HiPSTAS is at MLA 2016 in Austin!
Thursday, 7 January
136. Close and Distant Listening to Poetry with HiPSTAS and PennSound
Program arranged by the Forum TM Libraries and Research
Presiding: Tanya E. Clement, Univ. of Texas, Austin
There are hundreds of thousands of hours of important spoken text audio files, dating back to the nineteenth century and up to the present day. These artifacts, many of which comprise poetry readings by significant literary figures, are only marginally accessible for listening and almost completely inaccessible for new forms of analysis and instruction in the digital age. Further, in August 2010, the Council on Library and Information Resources and the Library of Congress issued a report titled The State of Recorded Sound Preservation in the United States: A National Legacy at Risk in the Digital Age, which suggests that if scholars and students do not use sound archives, our cultural heritage institutions will be less inclined to preserve them. Librarians and archivists need to know what scholars and students want to do with sound artifacts in order to make these collections more accessible, but humanities scholars, arguably, also need to know what kinds of analysis are possible in an age of large, freely available digital collections and advanced computational analysis.

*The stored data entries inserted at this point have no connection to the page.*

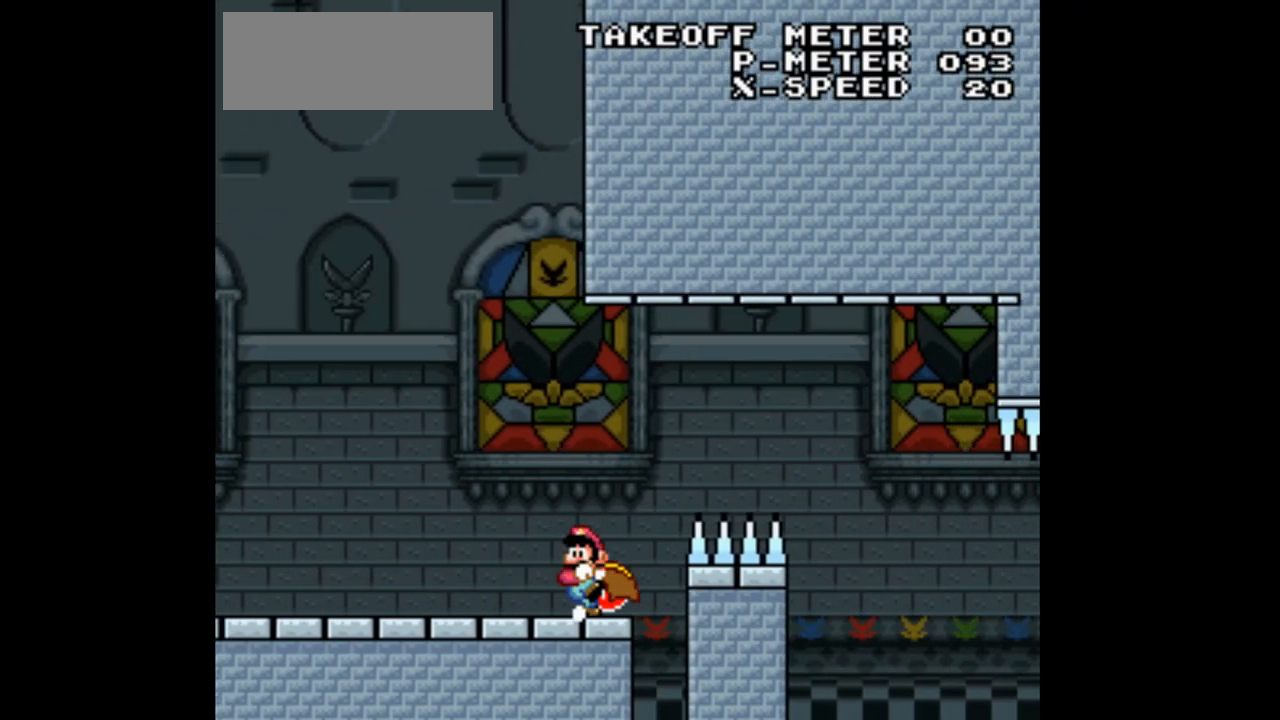
{"buttons": ["X", "DPAD_LEFT"], "events": []}
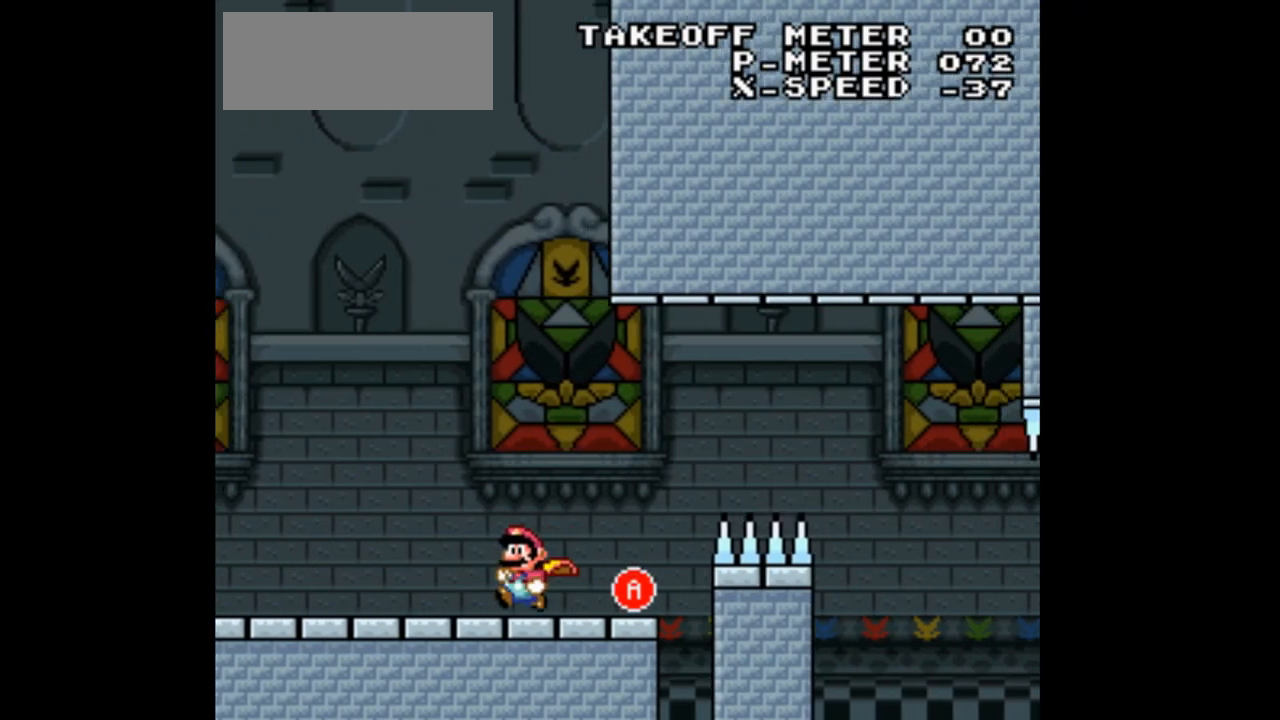
{"buttons": ["X", "DPAD_LEFT"], "events": []}
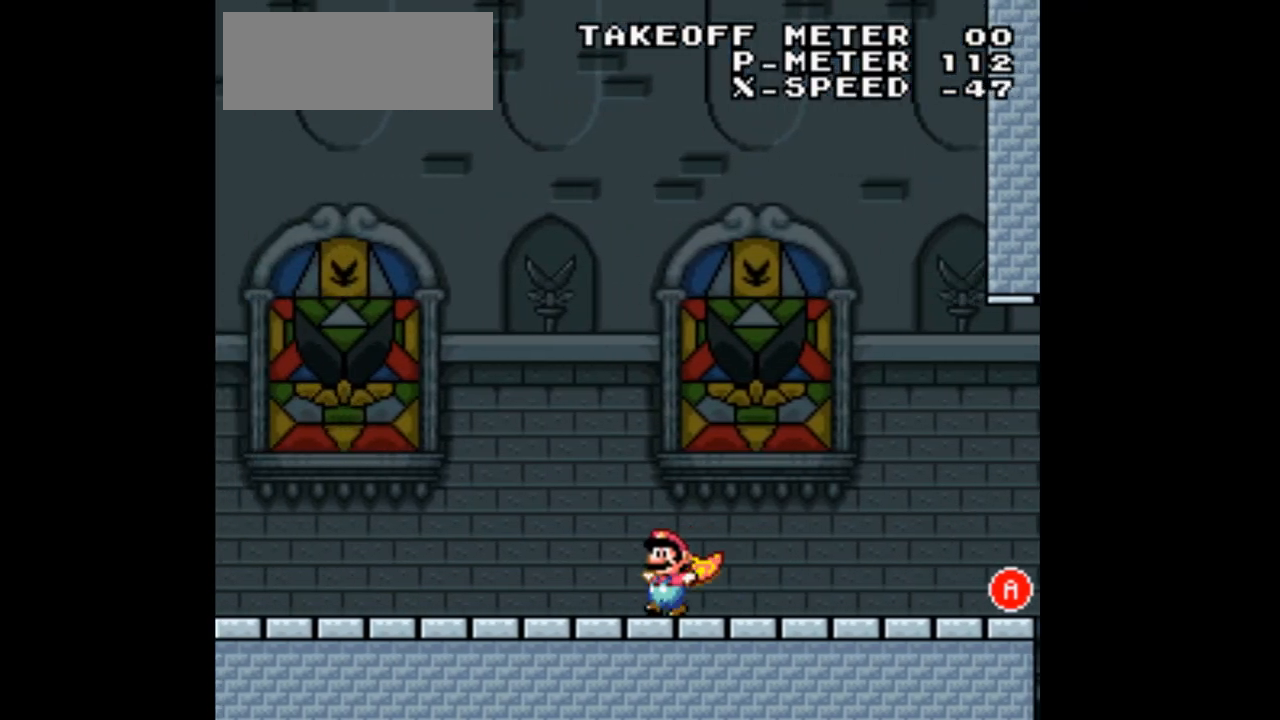
{"buttons": ["A", "X", "DPAD_RIGHT"], "events": [[33, "A", "down"], [133, "DPAD_LEFT", "up"], [167, "DPAD_RIGHT", "down"]]}
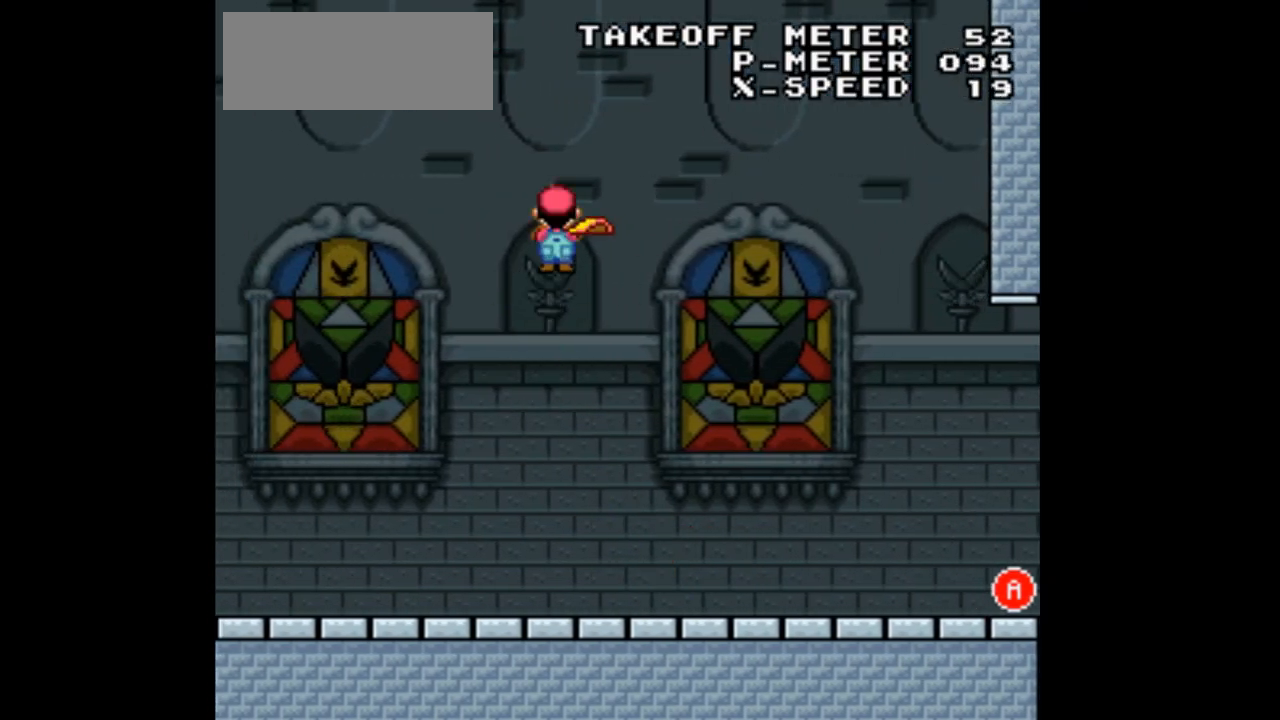
{"buttons": ["A", "X", "DPAD_RIGHT"], "events": []}
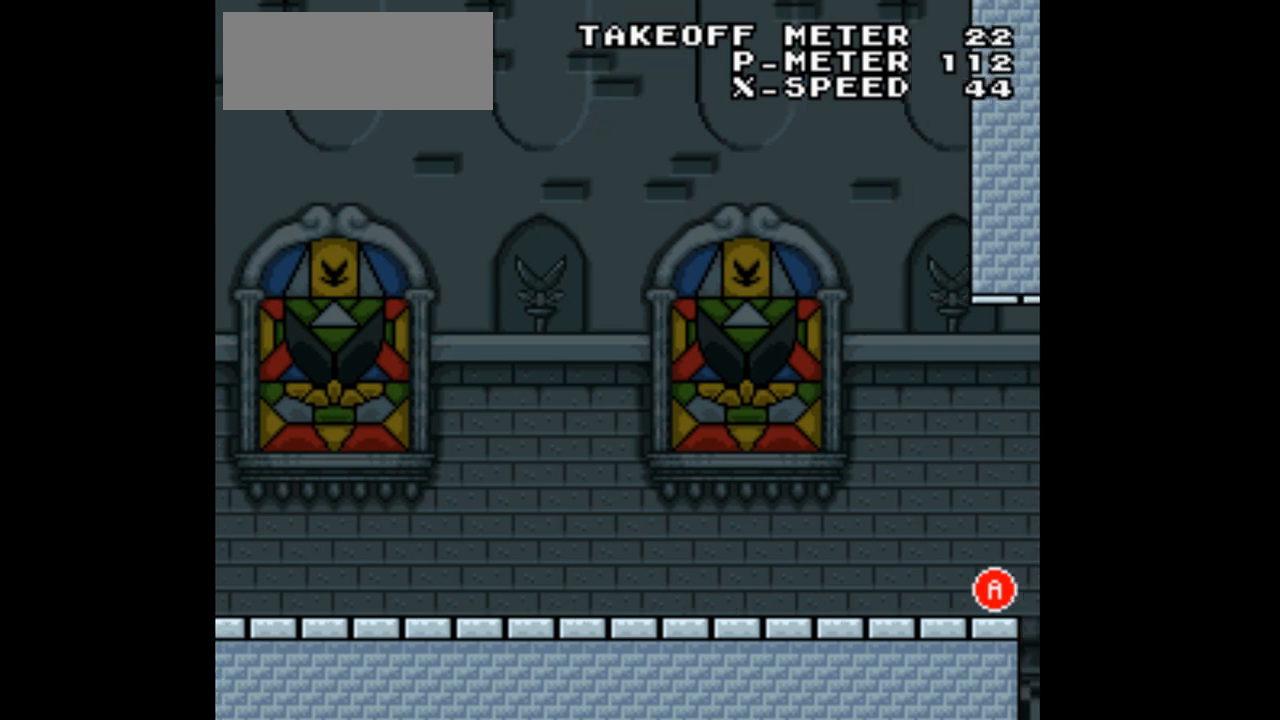
{"buttons": ["A", "X", "DPAD_RIGHT"], "events": []}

To be sure, computer performance, in terms of speed and storage capacity, has increased to the point where it is now possible to analyze large audio collections with high performance systems, but scholars’ abilities to do new kinds of research (what Jerome McGann calls “imagining what you don’t know”) and to share and teach these methodologies with colleagues and students is almost entirely inhibited by present modes of access. This panel addresses these issues through an introduction to the HiPSTAS (High Performance Sound Technologies for Access and Scholarship) Project. Funded by the National Endowment for the Humanities, HiPSTAS is a collaboration between the iSchool at the University of Texas, Austin and the Illinois Informatics Institute (I3) at the University of Illinois at Urbana-Champaign as well as scholars, librarians and archivists to develop new technologies for facilitating accessing and analyzing spoken word recordings.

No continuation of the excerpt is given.